Das novas racionalizações anti-semitas, a mais difundida é o anti-sionismo, agasalhado oficialmente pela esquerda comunista ocidental. No Brasil, introduziu-se em um estrato esquerdista-fundamentalista, ativo no PSTU e no PCO, assim como em tendências ultra-radicais do PT e do MST, onde uma esquerda monástica cumpre papel importante na conformação ideológica de uma revolução campesina e na hostilidade a tudo que representa (estou falando de estereótipo) o capitalismo que escraviza o Terceiro Mundo.
O anti-sionismo é uma fórmula excêntrica, presente nesses meios esquerdistas, como nos setores direitistas e integristas; e - é claro - um motivo preferencial, exaustivamente difundido pelos negacionistas. A fórmula é excêntrica pelas razões expostas com clareza e simplicidade por Yehuda Bauer[7], numa conferência feita nos EUA:
O conflito árabe-israelense, e agora a confrontação entre israelenses e palestinos, fornece amplo material para o anti-semitismo que se vê como anti-sionista e não antijudaico. Certamente, alguém pode ser anti-sionista sem ser anti-semita, mas somente se disser que todos os movimentos nacionais são malignos, e todos os estados nacionais devem ser abolidos. Mas, se alguém diz que o povo das Ilhas Fiji têm o direito de independência, e da mesma forma os malaios ou os bolivianos, mas os judeus não possuem tal direito, então esse alguém é anti-semita e na medida em que exclui os judeus por razões nacionalistas, é anti-semita e sobre ele recai uma forte suspeição de ser racista (Bauer, 2003:2).A crença na ilegitimidade do Estado de Israel atualiza, no campo do discurso político radical, uma retórica agressiva e mistificatória quando se expressa por meio de seus representantes mais descontrolados. Nesses casos, reúne seu habitual panfletarismo com clichês que busca no negacionismo. Da fusão resultam acusações perturbadas, tais como as que financistas judeus levaram Hitler ao poder, que os sionistas foram aliados do nazismo ou que Göering era judeu.
Melanie Philips, em outro artigo, desta feita publicado no Daily Mail de Londres, em 22 de março de 2003, procurou penetrar mais fundo na caracterização do novo anti-semitismo que se vê legitimado por ser anti-sionista.
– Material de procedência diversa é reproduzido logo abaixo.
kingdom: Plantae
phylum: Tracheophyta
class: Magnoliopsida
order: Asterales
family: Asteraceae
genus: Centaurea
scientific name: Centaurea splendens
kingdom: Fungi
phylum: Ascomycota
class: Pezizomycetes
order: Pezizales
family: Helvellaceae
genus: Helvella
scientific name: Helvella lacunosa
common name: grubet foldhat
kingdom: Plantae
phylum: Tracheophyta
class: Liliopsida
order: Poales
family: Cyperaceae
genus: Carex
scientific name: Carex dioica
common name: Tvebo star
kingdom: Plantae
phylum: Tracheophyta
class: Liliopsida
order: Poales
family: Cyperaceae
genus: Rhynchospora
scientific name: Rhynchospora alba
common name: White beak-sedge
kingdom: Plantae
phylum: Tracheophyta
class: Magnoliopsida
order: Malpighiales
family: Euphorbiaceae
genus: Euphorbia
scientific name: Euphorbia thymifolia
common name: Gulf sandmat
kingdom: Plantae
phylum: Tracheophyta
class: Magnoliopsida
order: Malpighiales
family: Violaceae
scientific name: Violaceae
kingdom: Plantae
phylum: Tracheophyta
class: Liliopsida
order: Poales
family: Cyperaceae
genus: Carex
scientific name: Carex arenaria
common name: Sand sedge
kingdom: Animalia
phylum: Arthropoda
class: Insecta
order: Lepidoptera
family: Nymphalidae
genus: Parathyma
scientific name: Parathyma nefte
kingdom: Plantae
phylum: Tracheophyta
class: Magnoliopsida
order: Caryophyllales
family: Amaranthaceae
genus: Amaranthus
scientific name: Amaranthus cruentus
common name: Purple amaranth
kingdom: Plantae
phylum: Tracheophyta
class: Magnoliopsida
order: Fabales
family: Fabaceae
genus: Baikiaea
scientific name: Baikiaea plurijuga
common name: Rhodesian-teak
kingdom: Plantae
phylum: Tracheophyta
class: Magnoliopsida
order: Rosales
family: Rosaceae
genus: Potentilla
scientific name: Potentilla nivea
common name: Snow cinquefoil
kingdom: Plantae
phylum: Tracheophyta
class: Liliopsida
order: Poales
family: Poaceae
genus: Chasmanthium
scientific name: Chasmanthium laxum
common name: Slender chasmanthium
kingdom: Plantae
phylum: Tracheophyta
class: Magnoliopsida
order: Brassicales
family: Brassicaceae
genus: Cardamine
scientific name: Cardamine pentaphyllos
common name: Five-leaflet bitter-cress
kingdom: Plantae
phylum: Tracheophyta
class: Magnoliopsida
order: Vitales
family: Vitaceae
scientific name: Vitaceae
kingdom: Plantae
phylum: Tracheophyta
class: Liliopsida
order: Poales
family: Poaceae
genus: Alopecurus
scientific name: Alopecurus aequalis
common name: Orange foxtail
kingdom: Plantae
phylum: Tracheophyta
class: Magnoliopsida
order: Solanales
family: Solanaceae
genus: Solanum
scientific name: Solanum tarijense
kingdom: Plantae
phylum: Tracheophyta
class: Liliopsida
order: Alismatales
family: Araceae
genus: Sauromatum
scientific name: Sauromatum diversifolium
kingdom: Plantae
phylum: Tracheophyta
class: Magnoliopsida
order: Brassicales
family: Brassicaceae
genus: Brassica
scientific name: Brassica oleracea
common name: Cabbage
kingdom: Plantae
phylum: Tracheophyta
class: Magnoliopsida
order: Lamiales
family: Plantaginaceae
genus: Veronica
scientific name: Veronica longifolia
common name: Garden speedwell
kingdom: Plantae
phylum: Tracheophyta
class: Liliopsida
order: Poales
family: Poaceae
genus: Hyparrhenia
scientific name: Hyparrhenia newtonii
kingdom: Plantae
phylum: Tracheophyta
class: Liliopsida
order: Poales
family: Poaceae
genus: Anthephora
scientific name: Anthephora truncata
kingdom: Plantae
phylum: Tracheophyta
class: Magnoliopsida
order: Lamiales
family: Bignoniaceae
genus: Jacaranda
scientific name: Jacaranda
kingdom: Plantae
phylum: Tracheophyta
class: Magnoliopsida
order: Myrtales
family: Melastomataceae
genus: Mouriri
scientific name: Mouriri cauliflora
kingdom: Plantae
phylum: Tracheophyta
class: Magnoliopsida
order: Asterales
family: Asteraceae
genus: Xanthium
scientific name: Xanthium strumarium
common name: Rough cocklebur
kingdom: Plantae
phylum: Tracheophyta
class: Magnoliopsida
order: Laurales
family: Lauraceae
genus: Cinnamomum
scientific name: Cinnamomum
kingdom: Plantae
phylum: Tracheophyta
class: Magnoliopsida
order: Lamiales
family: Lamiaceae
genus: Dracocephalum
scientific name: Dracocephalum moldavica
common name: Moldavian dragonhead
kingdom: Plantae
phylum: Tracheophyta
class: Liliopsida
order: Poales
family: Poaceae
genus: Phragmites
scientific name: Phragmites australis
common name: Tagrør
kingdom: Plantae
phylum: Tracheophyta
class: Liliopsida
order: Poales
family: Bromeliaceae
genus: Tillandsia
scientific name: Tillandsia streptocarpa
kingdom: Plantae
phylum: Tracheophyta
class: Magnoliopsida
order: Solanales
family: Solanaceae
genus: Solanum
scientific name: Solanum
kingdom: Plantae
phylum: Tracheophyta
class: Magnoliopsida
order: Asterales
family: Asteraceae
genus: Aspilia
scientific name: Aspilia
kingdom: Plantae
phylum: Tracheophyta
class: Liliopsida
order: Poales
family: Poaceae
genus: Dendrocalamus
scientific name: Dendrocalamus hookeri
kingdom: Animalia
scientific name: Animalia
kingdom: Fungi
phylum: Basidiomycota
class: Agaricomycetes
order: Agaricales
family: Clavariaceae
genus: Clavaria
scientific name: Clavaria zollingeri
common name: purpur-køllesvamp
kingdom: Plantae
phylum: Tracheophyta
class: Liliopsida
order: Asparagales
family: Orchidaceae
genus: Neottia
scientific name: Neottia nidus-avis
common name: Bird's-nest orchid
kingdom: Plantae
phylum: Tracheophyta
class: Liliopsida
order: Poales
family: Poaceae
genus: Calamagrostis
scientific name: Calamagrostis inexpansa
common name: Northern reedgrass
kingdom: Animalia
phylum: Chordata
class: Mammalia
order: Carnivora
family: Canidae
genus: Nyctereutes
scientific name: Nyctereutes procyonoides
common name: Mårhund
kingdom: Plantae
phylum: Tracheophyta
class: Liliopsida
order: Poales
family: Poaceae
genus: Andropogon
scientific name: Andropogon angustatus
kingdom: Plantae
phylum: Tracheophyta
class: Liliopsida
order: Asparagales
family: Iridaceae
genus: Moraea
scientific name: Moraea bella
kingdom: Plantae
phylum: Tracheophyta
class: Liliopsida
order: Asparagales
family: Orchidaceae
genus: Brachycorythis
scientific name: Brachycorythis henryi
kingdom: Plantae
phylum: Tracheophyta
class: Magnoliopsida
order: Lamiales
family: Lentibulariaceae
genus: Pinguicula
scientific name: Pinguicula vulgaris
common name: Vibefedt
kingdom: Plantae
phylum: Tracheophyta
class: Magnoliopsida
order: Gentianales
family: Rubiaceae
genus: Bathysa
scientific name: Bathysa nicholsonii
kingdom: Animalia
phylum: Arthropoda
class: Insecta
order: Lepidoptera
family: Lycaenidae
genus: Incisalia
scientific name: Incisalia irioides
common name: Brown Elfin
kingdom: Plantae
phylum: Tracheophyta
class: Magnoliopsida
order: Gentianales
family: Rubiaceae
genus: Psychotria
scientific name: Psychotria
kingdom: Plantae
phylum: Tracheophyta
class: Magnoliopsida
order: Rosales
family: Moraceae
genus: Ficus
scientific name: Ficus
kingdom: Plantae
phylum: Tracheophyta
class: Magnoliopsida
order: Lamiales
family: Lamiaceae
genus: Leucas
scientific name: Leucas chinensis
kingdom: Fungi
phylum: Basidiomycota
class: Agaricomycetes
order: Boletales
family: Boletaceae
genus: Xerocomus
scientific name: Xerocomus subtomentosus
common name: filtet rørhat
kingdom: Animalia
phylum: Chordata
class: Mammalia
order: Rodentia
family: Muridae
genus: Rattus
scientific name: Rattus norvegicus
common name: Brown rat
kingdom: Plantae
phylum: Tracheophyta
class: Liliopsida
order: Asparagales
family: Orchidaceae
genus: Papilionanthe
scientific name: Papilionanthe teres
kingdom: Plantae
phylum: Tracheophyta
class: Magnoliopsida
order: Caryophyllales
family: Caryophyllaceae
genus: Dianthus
Para ela, tal fenômeno tem relação com a mentalidade política européia com respeito a Israel:
A Europa estava aguardando, por mais de meio século, um modo de culpar os judeus por sua própria destruição. Assim, ao invés de soar o alarme devido ao ódio genocida islâmico contra os judeus, os europeus têm avidamente adotado a nazificação dos judeus, um processo que de fato teve início com a desastrosa invasão israelense do Líbano, em 1982. Esse fato marcou o início de uma sistemática inversão que faz da autodefesa de Israel uma agressão, juntamente com critérios duplos e fabricações maliciosas que nada têm a ver com a legítima (e necessária) crítica à Israel e tudo a ver com a deslegitimação do estado judeu, juntamente com a disposição pelos seu desmantelamento (Philips, 2003).Nada, no caso desse anti-semitismo de rejeição à existência de Israel pode ser confundido, como salientaram Bauer e Philips com algum tipo de crítica às políticas israelenses. Essa é outra confusão maliciosa, constantemente reiterada por anti-semitas. A malícia chega a ser grosseira porque uma rápida observação revela que a idéia de anti-sionismo não tem equivalente histórico, especialmente depois da era colonial. Ele não expressa um sentimento contra determinadas práticas ou políticas ou mesmo quanto à hegemonia de um país. Ele em nada é semelhante ao sentimento anti-americano, por exemplo. Você pode ser anti-americano por alguma razão, mas você não pensa que a existência dos EUA é ilegítima. Pessoas podem ter idéias contrárias, fundamentadas ou não, sobre as políticas de qualquer país. Mas não são idéias sobre a legitimidade da existência desse país, seja lá qual for. Ninguém jamais lançou dúvidas sobre a legitimidade da existência da Alemanha ou de Bengaladesh ou de qualquer outra nação.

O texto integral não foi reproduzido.